Tudo pode acontecer no terceiro jogo. Portugal e Brasil, já classificados para os oitavos, poderão jogar para o empate mas mesmo assim proporcionar um grande espectáculo. É difícil, neste momento, adivinhar o que vai na cabeça do treinador e o que é que ele deseja que a equipa faça no jogo com os nossos irmãos brasileiros.

Uma coisa é certa: Neste campeonato, será muito difícil bater este resultado de 7-0 da equipa portuguesa, um feito que lhe dá prestígio e respeito, até já para o próximo jogo.

terça-feira, 15 de junho de 2010

MELHOR O RESULTADO QUE A EXIBIÇÃO

Portugal/C. Marfim, 0-0
Grandes expectativas à volta do primeiro jogo da Selecção Portuguesa que nos jogos de preparação não entusiasmou os portugueses. No entanto, os jogos particulares, deixam sempre aquela sensação de que os jogadores não se empenham demasiado com medo de se lesionarem e de falharem o mundial.

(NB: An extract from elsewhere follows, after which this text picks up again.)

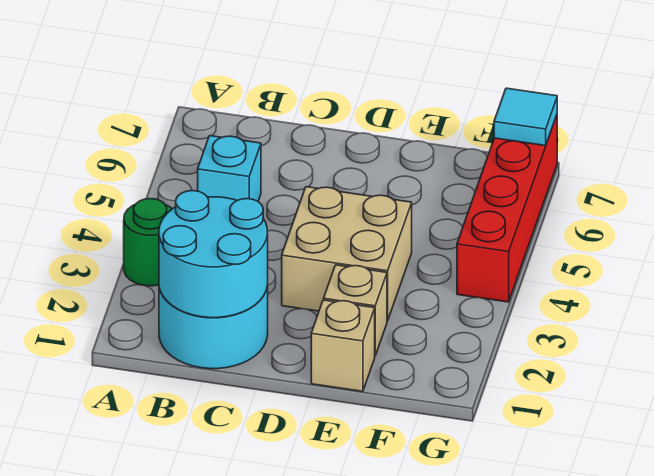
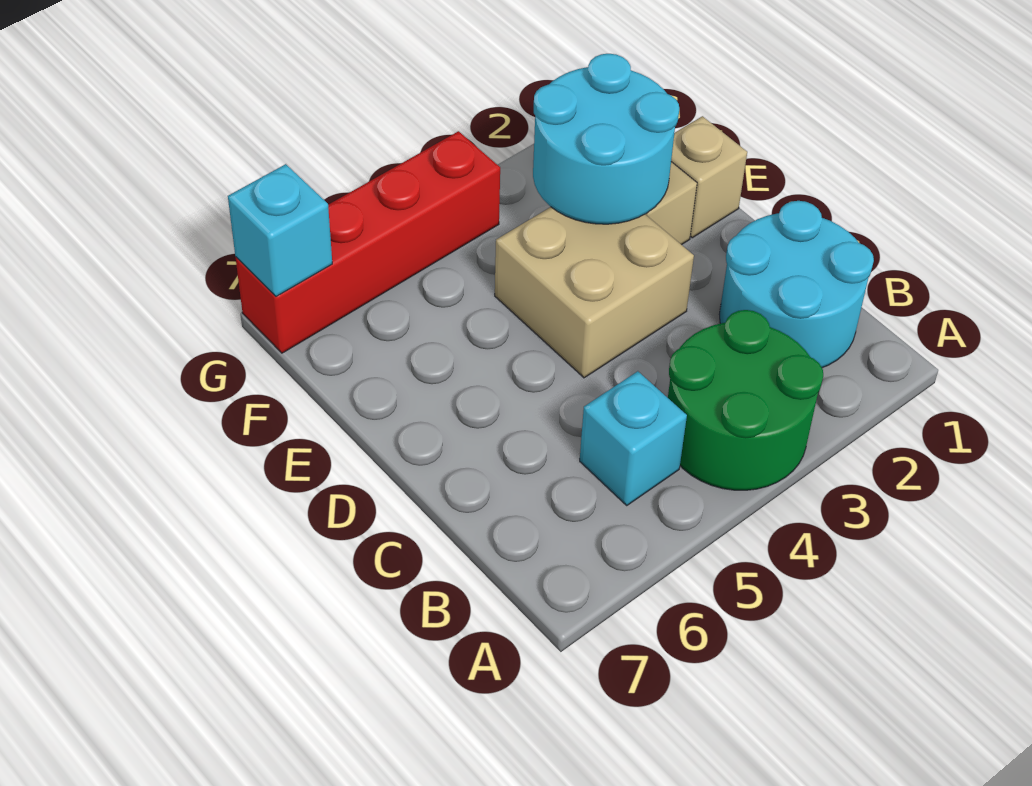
green 1x1 round brick [124,199,172,286] -> green 2x2 round brick [668,310,823,490]
cyan 2x2 round brick [159,190,268,318] -> cyan 2x2 round brick moved to [533,54,679,224]
cyan 1x1 tile [494,88,557,146] -> cyan 1x1 brick [228,164,332,296]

Chegado o primeiro jogo do Mundial, na primeira parte, os milhões de telespectadores em todo o Mundo, puderam ver em acção um grupo de turistas portugueses passeando no relvado do Estádio Nelson Mandela. Observámos realmente uma equipa apática, muito recuada, desorganizada, sem mobilidade, sem dinâmica e sem chama. Tirando o remate ao poste esquerdo da baliza de Boubacar Barry, nada mais fez a Selecção Portuguesa que mereça qualquer comentário elogioso.

Não se compreende a lentidão manifestada durante toda a primeira parte, no primeiro jogo do Campeonato do Mundo, pela equipa das quinas.

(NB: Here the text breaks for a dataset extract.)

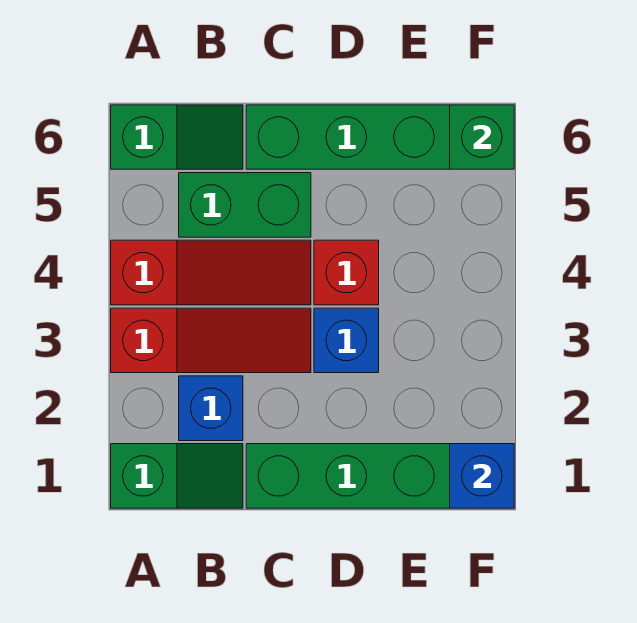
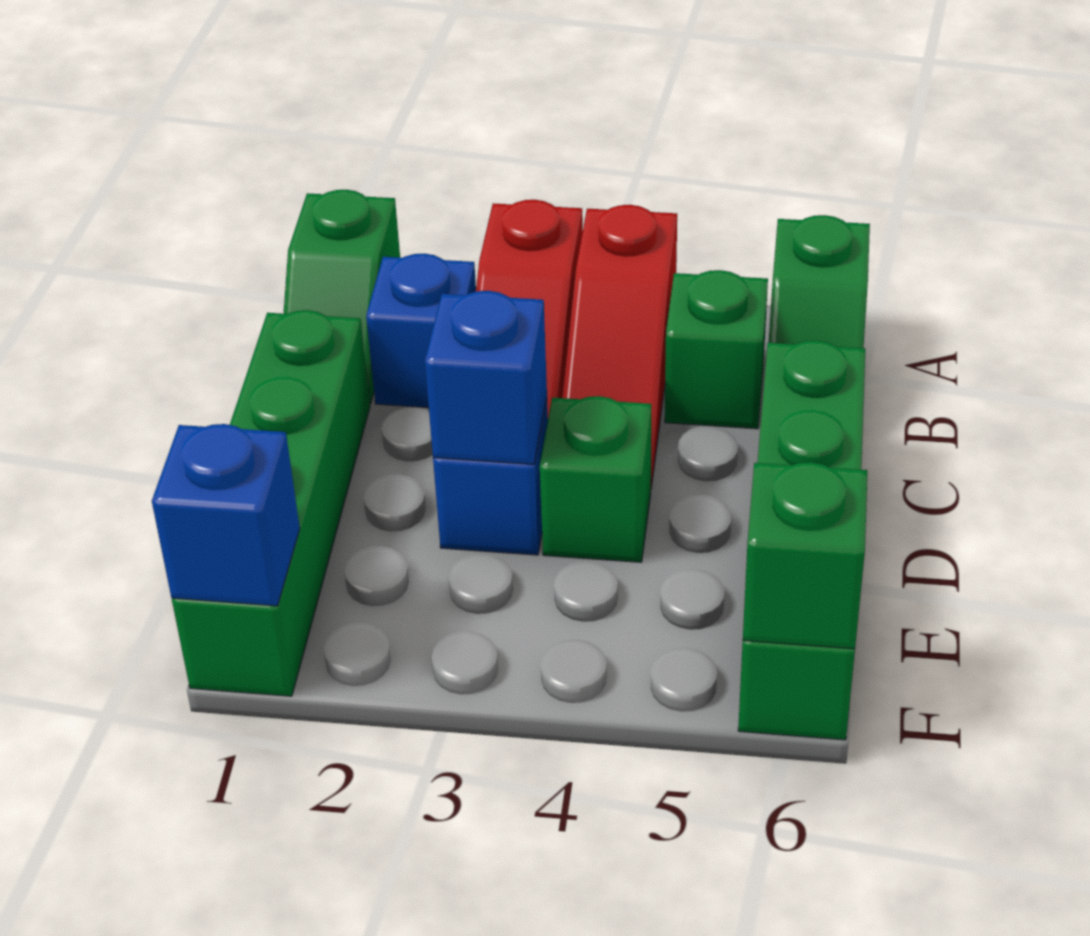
green 1x2 brick [179,173,311,237] -> green 1x1 brick [665,270,768,429]
none -> blue 1x1 brick [425,291,547,464]
red 1x1 brick [314,240,379,305] -> green 1x1 brick [540,396,651,562]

Cançasso? Displicência? Excesso de sobranceria? Pouco espírito de equipa? O que aconteceu realmente com a equipa portuguesa para produzir um futebol tão desinspirado e decepcionante?

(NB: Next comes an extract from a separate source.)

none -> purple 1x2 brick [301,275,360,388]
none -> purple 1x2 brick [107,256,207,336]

Vamos ver o que a segunda parte nos reserva mas se Portugal não alterar a sua dinâmica de jogo, se não subir mais no terreno e jogar mais apoiada, não auguramos nada de bom e poderá sofrer a primeira grande decepção deste Campeonato Mundial.

A segunda parte não sofreu grandes alterações, a equipa portuguesa nunca conseguiu superiorizar-se e tomar conta do jogo, continuando a errar muitos passes e a perder a bola com muita facilidade. Não vi qualquer jogador destacar-se dos outros e no desacerto geral, todos estiveram muito iguais.

Em todo o jogo, não vi uma jogada empolgante, bem construída; foi tudo muito atabalhoado e a Selecção da Costa do Marfim acabou por fazer uma segunda parte um pouco melhor que a nossa Selecção, acabando mesmo por lhe pertencer as situações de maior perigo junto à baliza de Eduardo e conseguiu mesmo a proeza de fazer posse de bola nos últimos minutos da partida, afastando o perigo da sua baliza.

Para o jogo que realizou, o resultado acaba por ser melhor que a exibição.

Eu estava a contar que Portugal fosse capaz de ganhar à Costa do Marfim e à Coreia, ficando apurado com 6 pontos e depois fosse capaz de fazer um grande jogo contra o Brasil, independentemente do resultado que venha a verificar-se.

Queiroz tem este hábito de contrariar a lógica do pensamento geral mas vamos esperar que a equipa ganhe o próximo jogo, tal como afirmou o treinador português no final do encontro com a Costa do Marfim.